Short-term prospects offer little encouragement. Rolling strikes across the NHS, schools and transport mean people struggle to get a hospital appointment or even get to work. Meanwhile, Brexit is the slow puncture sucking the life out of an economic model long predicated on single market and customs union membership.
International comparisons are instructive. While the US economy is more than five per cent larger than pre-pandemic, and other European nations bigger too, Britain’s economy is smaller than it was at the end of 2019.
The challenge for the Government has not changed — to get the economy moving. The Office for Budget Responsibility upgraded its forecast following Jeremy Hunt’s ‘back to work’ Budget in March, but it is clear that Britain is nowhere near to fulfilling its economic potential. And until we generate growth, it will remain difficult to raise living standards and escape the cost-of-living trap.
Bridging the skills gap
In this challenging economic atmosphere, upskilling and apprenticeships are key to getting young people into work. So the Evening Standard is thrilled to announce that 200 jobless young Londoners have secured jobs or apprenticeships thanks to our Skill Up Step Up campaign.
The scheme, launched 15 months ago in partnership with Barclays LifeSkills, sought to address the mismatch between high youth unemployment in the capital at the same time as widespread vacancies. It did so by tackling the skills gap and helping young people to upgrade their competencies.

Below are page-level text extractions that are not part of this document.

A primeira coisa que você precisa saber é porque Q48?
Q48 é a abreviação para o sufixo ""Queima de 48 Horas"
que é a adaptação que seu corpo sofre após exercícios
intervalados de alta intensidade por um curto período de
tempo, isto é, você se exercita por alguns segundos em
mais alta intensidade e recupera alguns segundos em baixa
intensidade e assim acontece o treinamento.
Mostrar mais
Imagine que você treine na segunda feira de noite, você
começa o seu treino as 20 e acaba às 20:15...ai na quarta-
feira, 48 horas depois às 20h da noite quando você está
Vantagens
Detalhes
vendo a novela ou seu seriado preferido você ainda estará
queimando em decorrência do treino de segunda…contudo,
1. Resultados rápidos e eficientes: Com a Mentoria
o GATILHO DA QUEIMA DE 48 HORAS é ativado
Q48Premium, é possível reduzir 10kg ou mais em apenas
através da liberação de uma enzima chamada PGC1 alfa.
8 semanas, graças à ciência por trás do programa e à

Our huge thanks go to our partners, but most of all our congratulations to the hundreds of young people who took a chance, enhanced their skills and are now on track to achieve everything they want in their careers.
Party for all of Europe
This is Ukraine’s party — Britain simply has the privilege of hosting it. The final of the Eurovision Song Contest kicks off tomorrow with Liverpool and the entire country a bit giddy with excitement.
Sam Ryder’s superb performance propelled the UK into second place last year, and this time it is the turn of Kentish Town’s Mae Muller to fly the flag. Long gone (we hope) are the days of nil points — this is Britain’s chance to throw an epic party for all of Europe.
Good luck, Mae — the whole nation is behind you.